● Prompt: Give back the records below verbatim, please, but without a single image.

● The records:
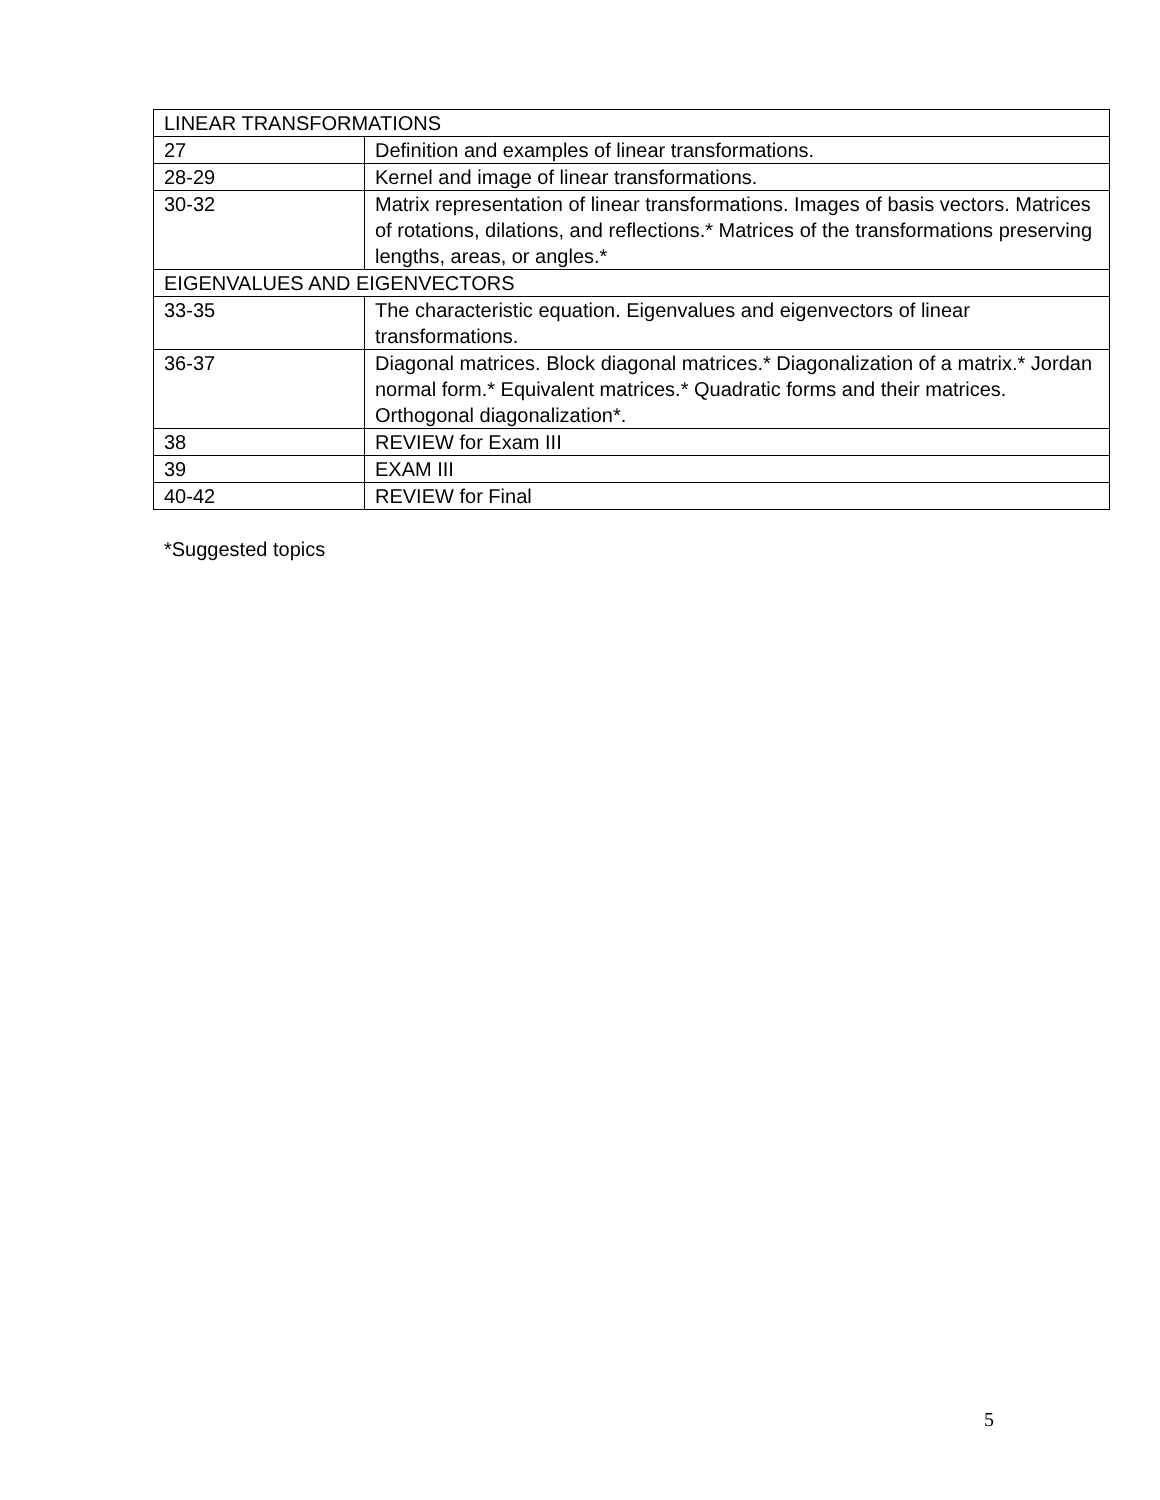| LINEAR TRANSFORMATIONS | |
| 27 | Definition and examples of linear transformations. |
| 28-29 | Kernel and image of linear transformations. |
| 30-32 | Matrix representation of linear transformations. Images of basis vectors. Matrices of rotations, dilations, and reflections.* Matrices of the transformations preserving lengths, areas, or angles.* |
| EIGENVALUES AND EIGENVECTORS | |
| 33-35 | The characteristic equation. Eigenvalues and eigenvectors of linear transformations. |
| 36-37 | Diagonal matrices. Block diagonal matrices.* Diagonalization of a matrix.* Jordan normal form.* Equivalent matrices.* Quadratic forms and their matrices. Orthogonal diagonalization*. |
| 38 | REVIEW for Exam III |
| 39 | EXAM III |
| 40-42 | REVIEW for Final |
*Suggested topics
5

● Answer to this task:
| LINEAR TRANSFORMATIONS | |
| 27 | Definition and examples of linear transformations. |
| 28-29 | Kernel and image of linear transformations. |
| 30-32 | Matrix representation of linear transformations. Images of basis vectors. Matrices of rotations, dilations, and reflections.* Matrices of the transformations preserving lengths, areas, or angles.* |
| EIGENVALUES AND EIGENVECTORS | |
| 33-35 | The characteristic equation. Eigenvalues and eigenvectors of linear transformations. |
| 36-37 | Diagonal matrices. Block diagonal matrices.* Diagonalization of a matrix.* Jordan normal form.* Equivalent matrices.* Quadratic forms and their matrices. Orthogonal diagonalization*. |
| 38 | REVIEW for Exam III |
| 39 | EXAM III |
| 40-42 | REVIEW for Final |
*Suggested topics
5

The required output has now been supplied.